▸ WHAT TO DO: Edit the lines that begin at the one containing "pose: elev=294.6 azim=171.0" and stop after the one containing "Dot at: (201, 240)", replacing "dist" with "distance" and keeping everything else the same. Give only those lines and omit the pictures.

▸ RECORDS SHOWN:
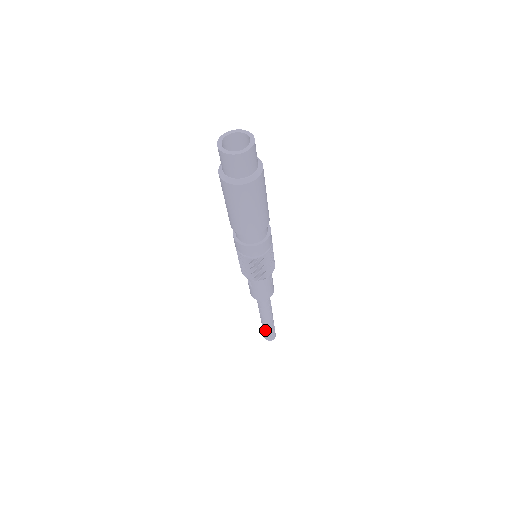
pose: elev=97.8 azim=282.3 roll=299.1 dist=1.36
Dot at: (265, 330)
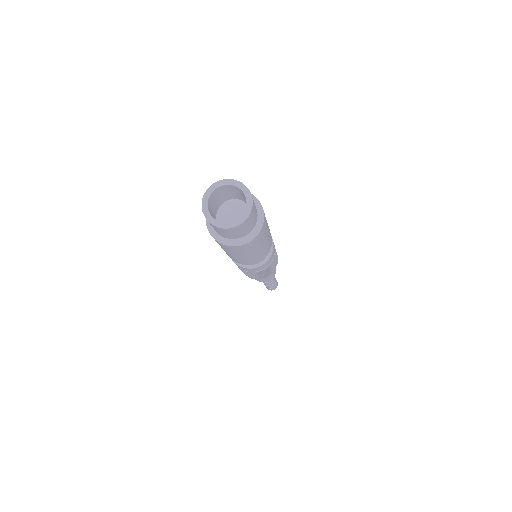
Dot at: (270, 287)
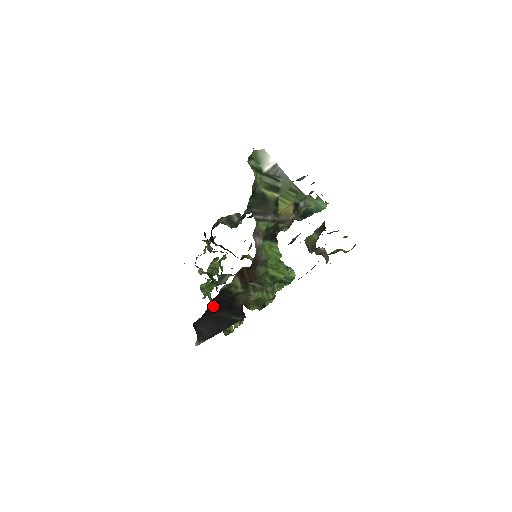
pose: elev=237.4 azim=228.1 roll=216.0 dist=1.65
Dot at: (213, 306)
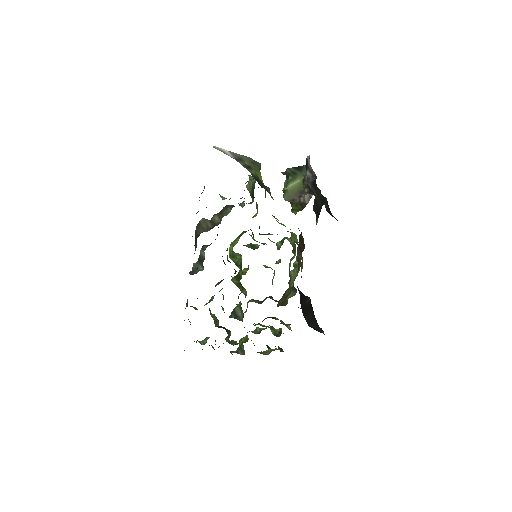
Dot at: occluded
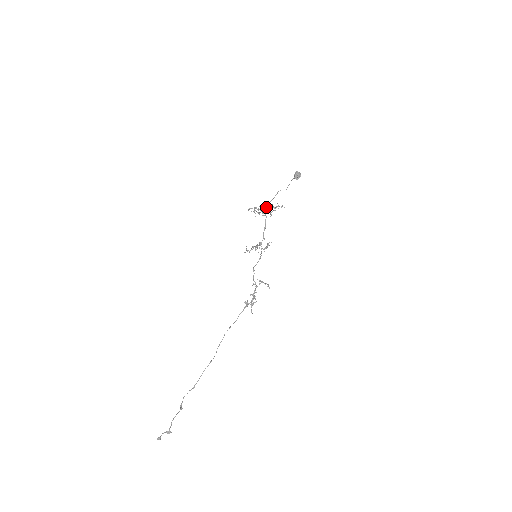
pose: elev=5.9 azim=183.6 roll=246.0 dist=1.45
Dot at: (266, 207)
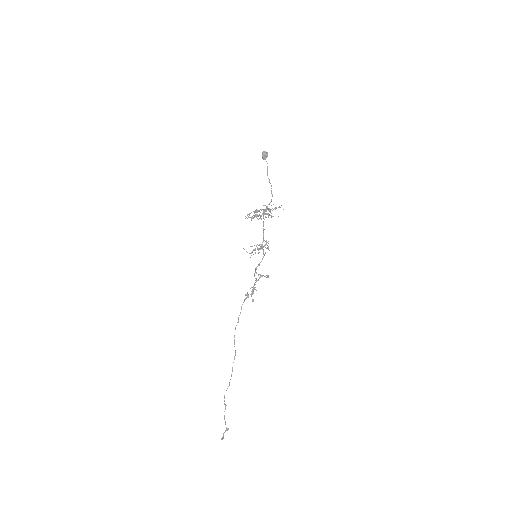
Dot at: (270, 215)
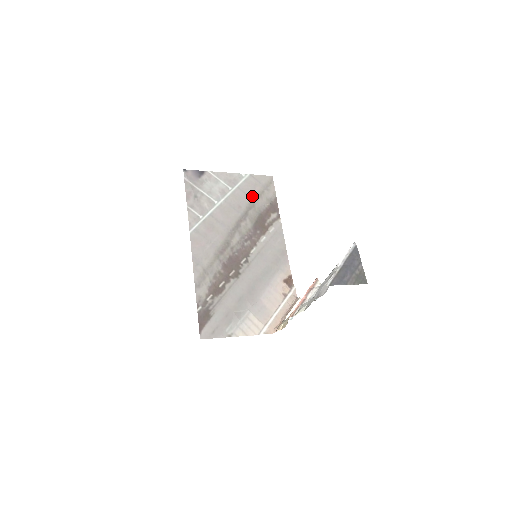
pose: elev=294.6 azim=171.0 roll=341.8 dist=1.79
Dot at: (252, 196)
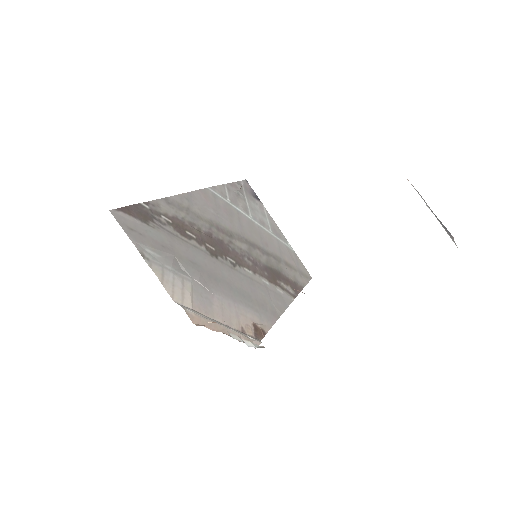
Dot at: (284, 258)
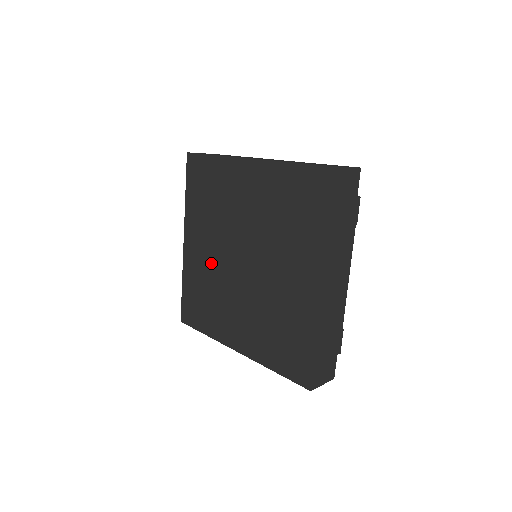
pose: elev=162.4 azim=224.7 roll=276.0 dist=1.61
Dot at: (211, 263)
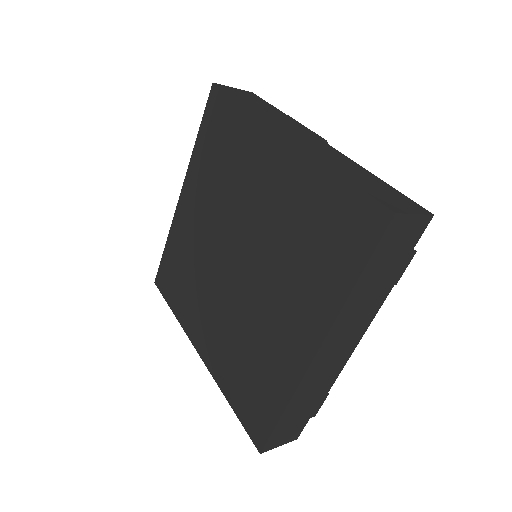
Dot at: (201, 240)
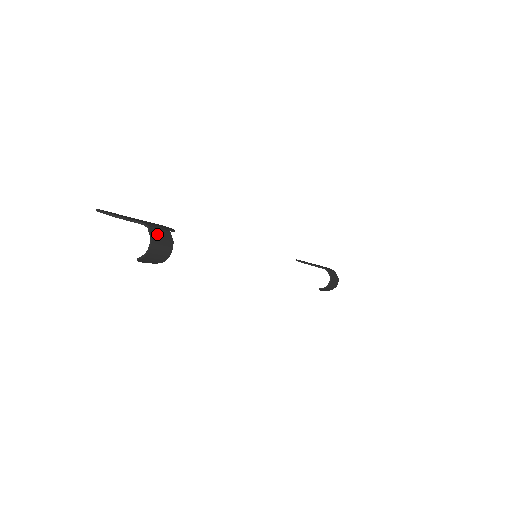
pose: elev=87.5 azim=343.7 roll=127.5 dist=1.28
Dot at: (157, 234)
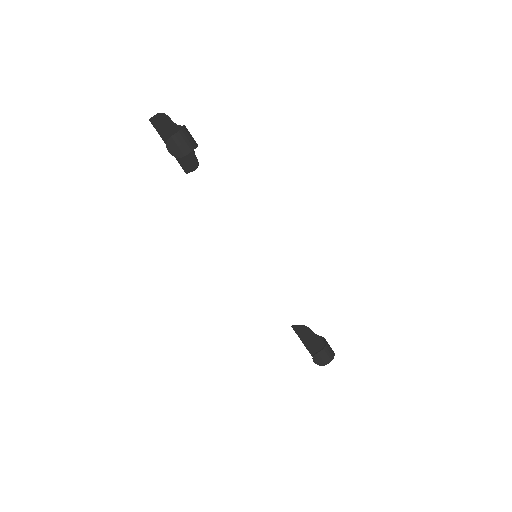
Dot at: occluded
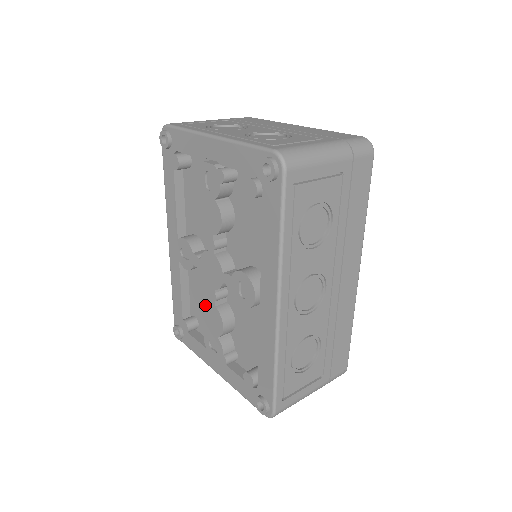
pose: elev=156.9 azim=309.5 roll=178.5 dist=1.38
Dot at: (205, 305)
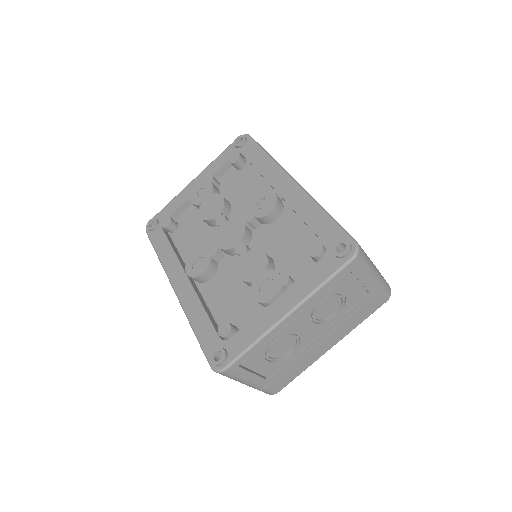
Dot at: (238, 266)
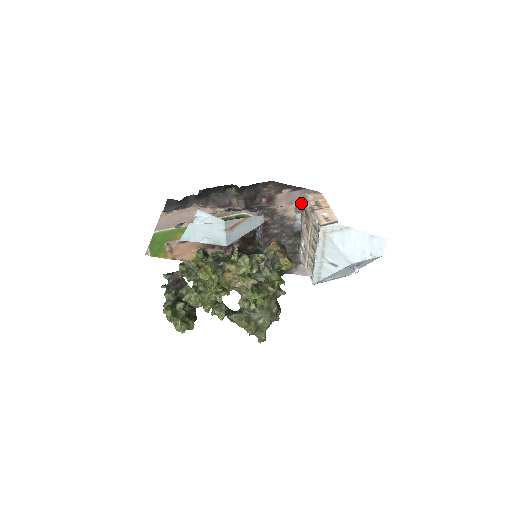
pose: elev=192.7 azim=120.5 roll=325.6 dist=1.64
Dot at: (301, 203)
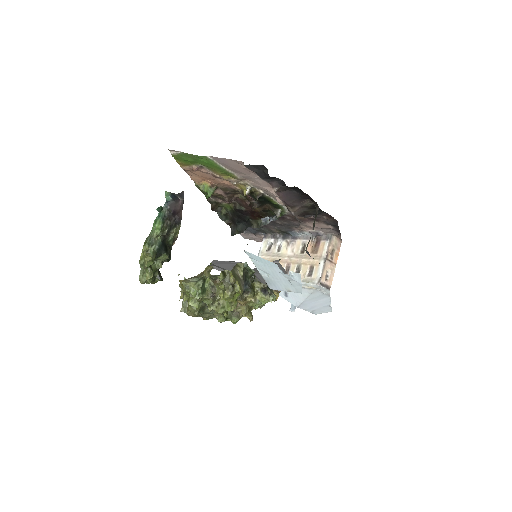
Dot at: (323, 235)
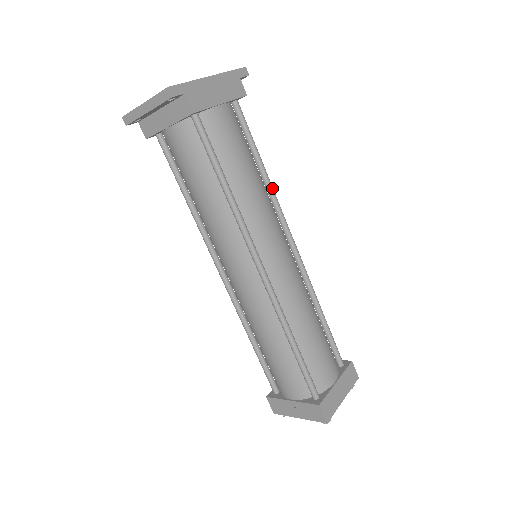
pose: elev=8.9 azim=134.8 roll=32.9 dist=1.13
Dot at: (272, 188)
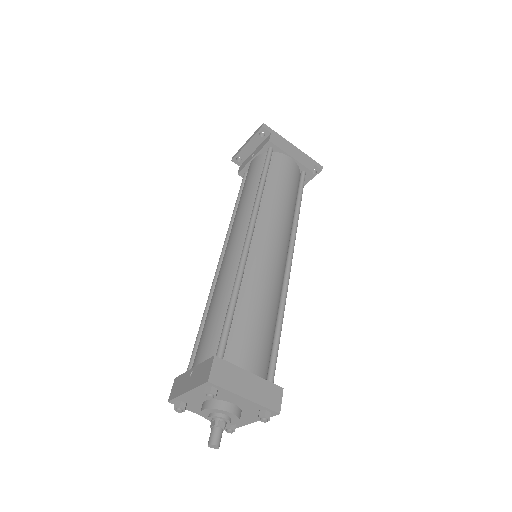
Dot at: (297, 219)
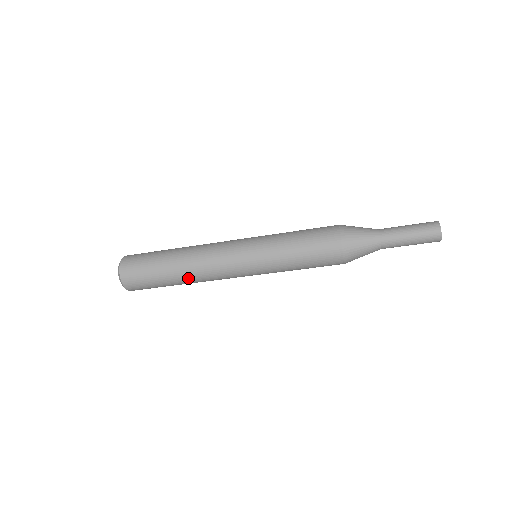
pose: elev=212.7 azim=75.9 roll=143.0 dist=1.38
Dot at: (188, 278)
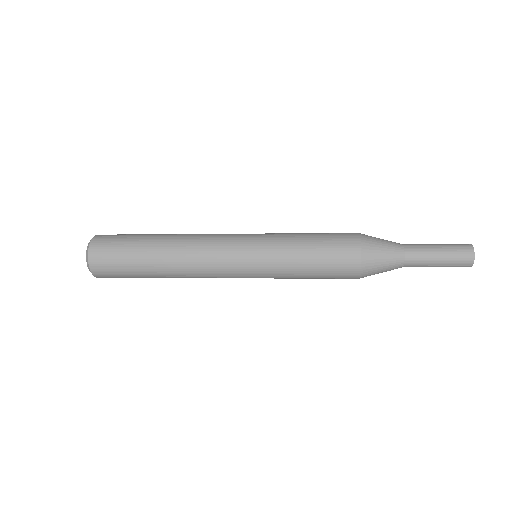
Dot at: occluded
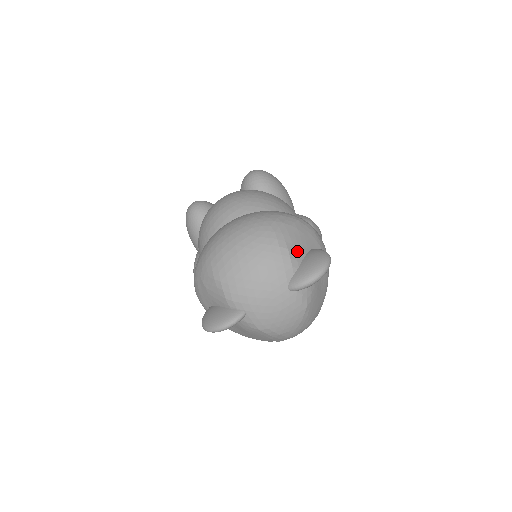
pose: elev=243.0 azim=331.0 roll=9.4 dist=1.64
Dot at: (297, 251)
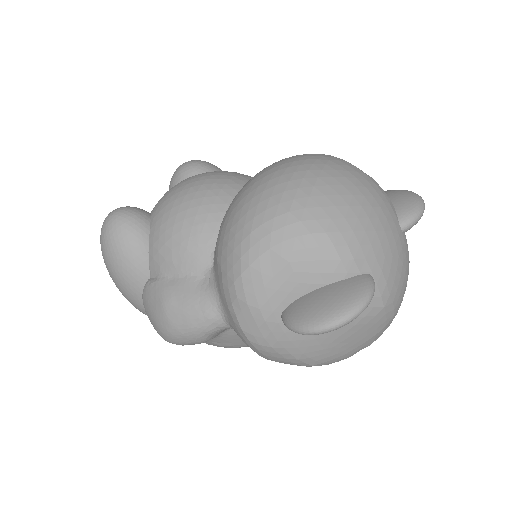
Dot at: occluded
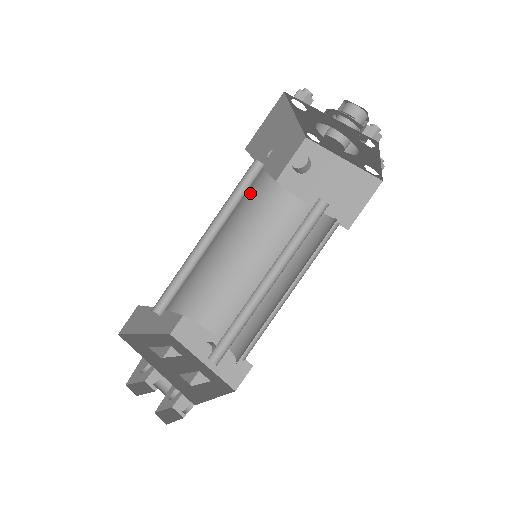
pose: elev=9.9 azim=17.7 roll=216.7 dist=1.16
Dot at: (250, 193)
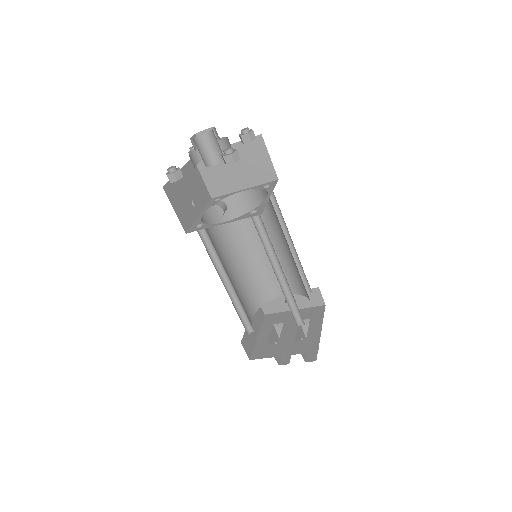
Dot at: (212, 231)
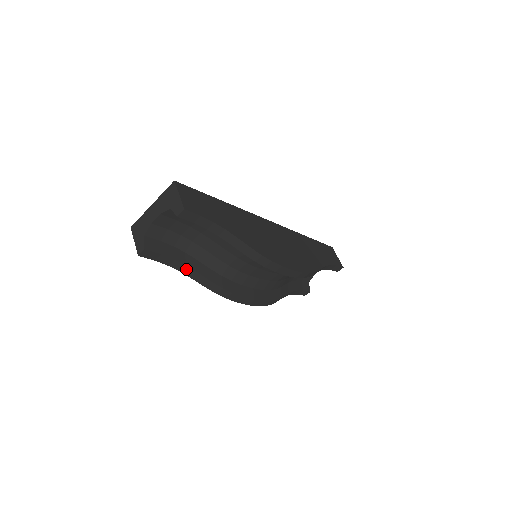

▸ FINAL RESULT:
pose: elev=294.6 azim=171.0 roll=341.8 distance=1.79
Dot at: (252, 196)
Dot at: (284, 258)
pose: elev=162.4 azim=224.7 roll=276.0 distance=1.61
Dot at: (211, 263)
Dot at: (201, 240)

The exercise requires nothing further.